Het probleem is zijn snelle verspreiding door zijn bessen. De bessen worden veel door vogels gegeten en kiemen snel door de spijsvertering van deze vogels.
Op deze manier verspreiden zij zich over een groot gebied via hun ontlasting. Hoewel de bessen niet giftig zijn voor vogels, zijn zij dit wel voor het vee en voor ons mensen.
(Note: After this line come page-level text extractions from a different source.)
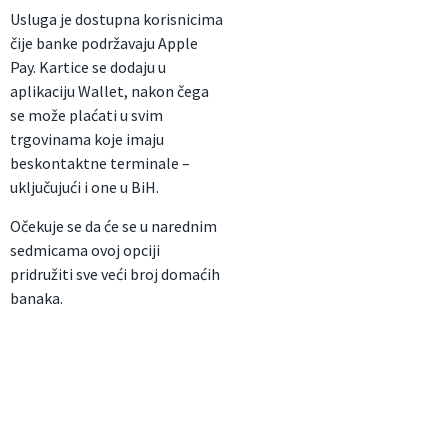
Usluga je dostupna korisnicima
čije banke podržavaju Apple
Pay. Kartice se dodaju u
aplikaciju Wallet, nakon čega
se može plaćati u svim
trgovinama koje imaju
beskontaktne terminale –
uključujući i one u BiH.
Očekuje se da će se u narednim
sedmicama ovoj opciji
pridružiti sve veći broj domaćih
banaka.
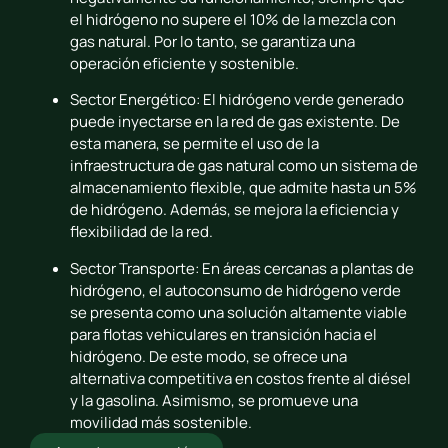
el hidrógeno no supere el 10% de la mezcla con
gas natural. Por lo tanto, se garantiza una
operación eficiente y sostenible.
Sector Energético: El hidrógeno verde generado
puede inyectarse en la red de gas existente. De
esta manera, se permite el uso de la
infraestructura de gas natural como un sistema de
almacenamiento flexible, que admite hasta un 5%
de hidrógeno. Además, se mejora la eficiencia y
flexibilidad de la red.
Sector Transporte: En áreas cercanas a plantas de
hidrógeno, el autoconsumo de hidrógeno verde
se presenta como una solución altamente viable
para flotas vehiculares en transición hacia el
hidrógeno. De este modo, se ofrece una
alternativa competitiva en costos frente al diésel
y la gasolina. Asimismo, se promueve una
movilidad más sostenible.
De bloeikleur van de Lantana soorten zijn zeer uiteenlopend, bijna alle kleuren zijn wel vertegenwoordigd. Door de felle en sterk geurende bloemen trekken zij veel vlinders en insecten aan. De bestuiving vindt plaats door zowel kruis- als zelfbestuiving. De bessen zijn in het begin groenkleurig, na de rijping zijn deze paars. Op medisch gebied worden bijna alle delen van de Lantana wel gebruikt tegen uiteenlopende ziekten en aandoeningen. Extracten uit de bes worden ook wel gebruikt als middel tegen bladluis. Helaas is de plant niet winterhard, maar is makkelijk over te houden op een vorstvrije plaats. Wanneer de temperatuur niet meer onder de zeven graden komt, kan hij al naar buiten. Meestal heeft hij zijn blad dan al verloren. Schrik niet als hij in het voorjaar nog niet uitloopt, het is een laatkomer. Als tip geef ik mee om hem flink terug te snoeien in het voorjaar, vooral om de slapende ogen wakker te schudden. In de late zomer bloeit hij rijk en blijft lang doorbloeien na het wegnemen van de bessen.